Beilin was invited to the Egyptian capital by Osama el-Baz, a top adviser to President Hosni Mubarak, after proposing last week that Israel voluntarily withdraw from the Gaza Strip and let it evolve into a Palestinian state, which one day could include the West Bank as well.

Micha Harish, the Labor Party’s secretary general, accused Beilin of “destroying the party.” Another group of Laborites, led by Knesset member Michael Bar-Zohar, warned Beilin he may have no future in the party.

Harish said he suspected that Beilin, a protege of party Chairman Shimon Peres, is planning to bolt Labor and set up a new political movement.

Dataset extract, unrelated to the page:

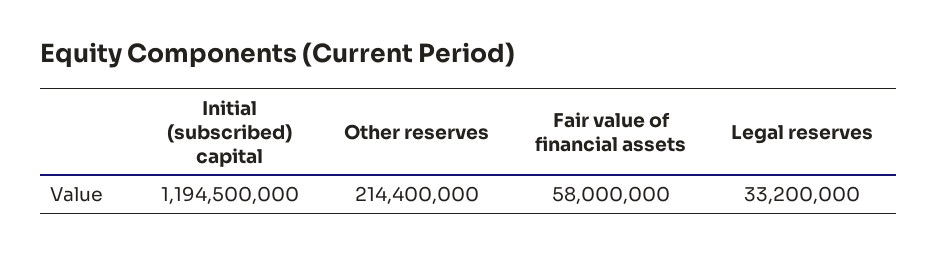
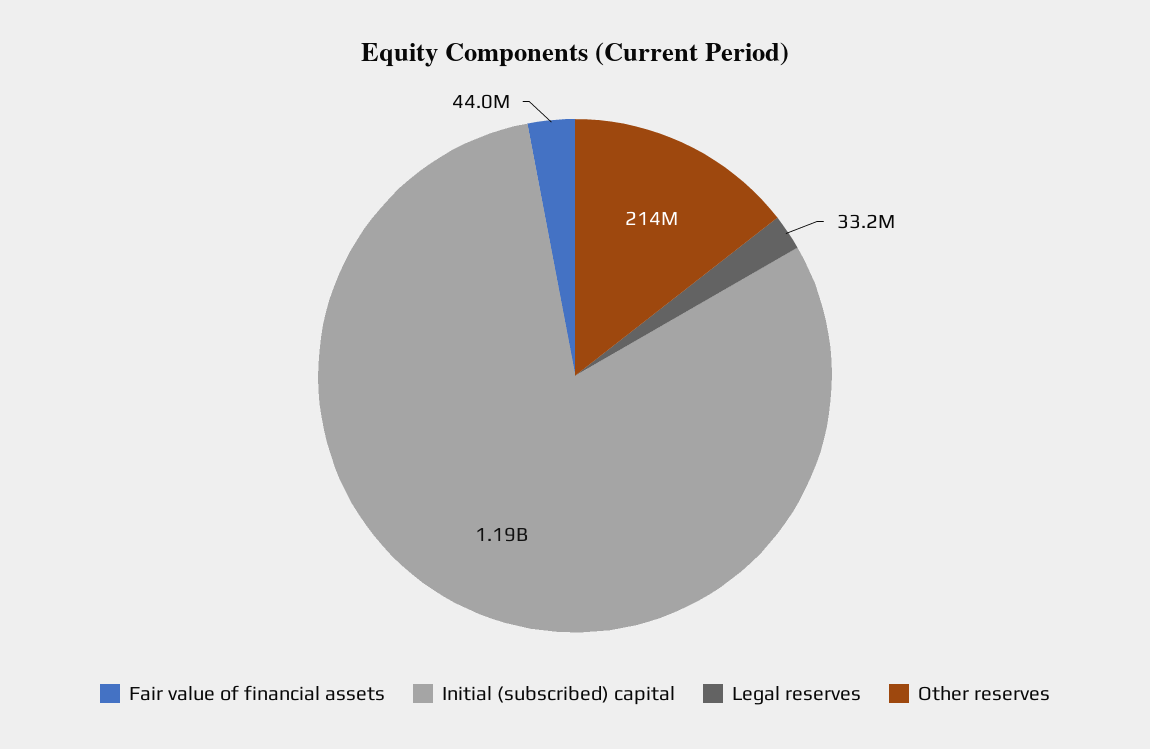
Fair value of financial assets: 58000000 -> 44000000

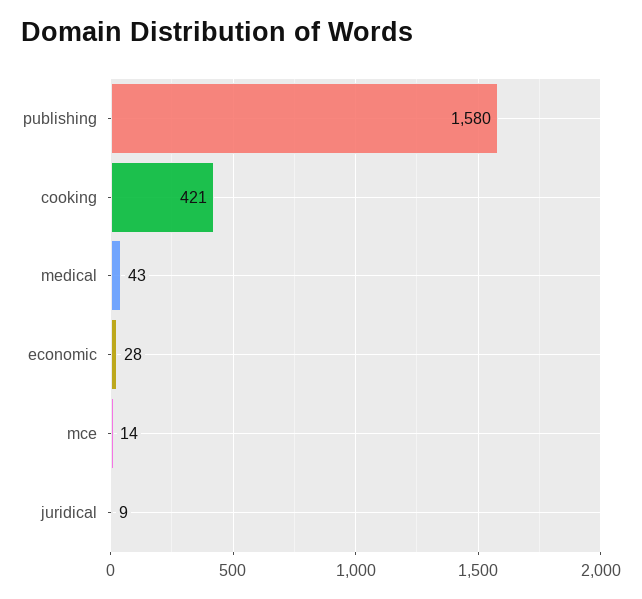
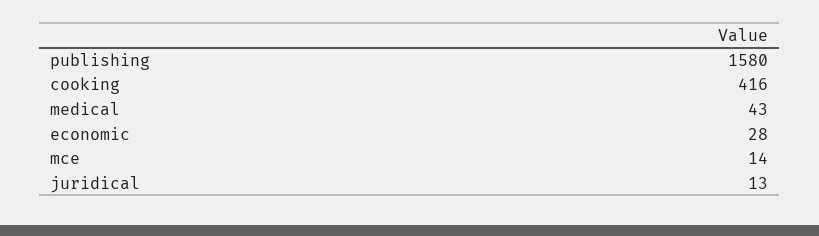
cooking: 421 -> 416
juridical: 9 -> 13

His position parallels that of Shlomo Lahat, the Likud mayor of Tel Aviv, who stunned the governing party by announcing his support for a Palestinian state on the prime time news Saturday night.

But unlike Lahat, who has a strong constituency and is immensely popular, Beilin’s position derives from his closeness to Peres.

He was political director of the Foreign Ministry when Peres was foreign minister in the 1980s and deputy minister of finance when Peres was finance minister until March, when the Likud-Labor unity government collapsed.

Peres has not commented on Beilin’s proposals. But he observed there is no rule against thinking or coming up with ideas that are contrary to party orthodoxy.

“There are those in Likud, too, who publicly advocate a Palestinian state,” Peres said, referring to Lahat.

Beilin said his plan was the result of months of intense discussion within a dovish faction of the Labor Party called the Mashov group.

Another member of the group, Knesset member Avrum Burg, was also invited to Cairo by el-Baz, but declined to accept.